So Wikileaks founder Julian Assange is finally on his way to Sweden to face accusations of sexual misconduct, including rape, against two Swedish women. Or is he?
Britain’s Supreme Court ruled on Wednesday that Sweden’s request for Assange’s extradition had been made legally. The women’s lawyer in Sweden expressed his satisfaction in an interview with the Swedish daily Svenska Dagbladet.
“It’s hard for me to understand why this has taken so long,” he was quoted as saying. He added that the length of time the extradition was taking had had a totally unnecessary impact on his clients.
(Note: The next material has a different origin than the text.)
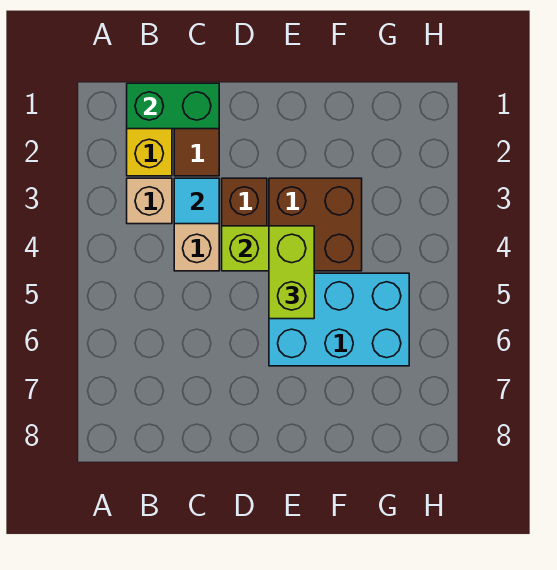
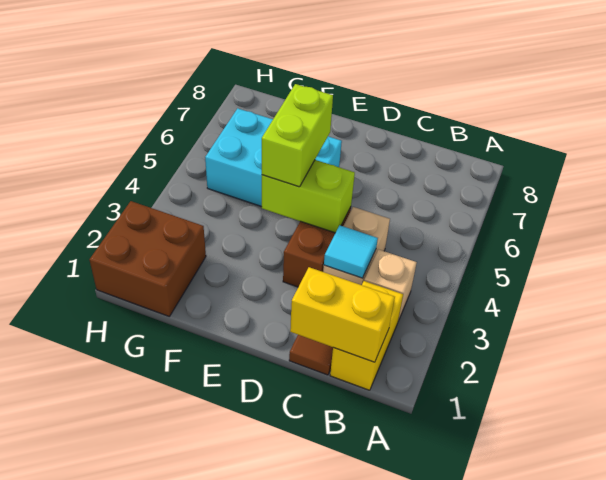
green brick B1:C1 level 2 -> yellow brick B1:C1 level 2
brown brick E3:F4 level 1 -> brown brick G1:H2 level 1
Tabloid columnist Eva Franchell, writing in the evening paper Aftonbladet, has little sympathy for Assange. There are no new revelations on the Wikileaks website nowadays, she observes, just appeals for money. She deems Assange not a rebel but nothing more than a neo-liberal narcissist who is mostly concerned with himself.
The thing is, it’s still not over. Assange’s lawyers have been given another two weeks, during which time they may still be able to overturn the court’s decision on an arcane point of law. Legal eagles au fait with the Vienna Convention on the Law of Treaties will find chapter and verse at this blog.
So will Assange actually get to his appointment with the Swedish prosecutor? Don’t hold your breath.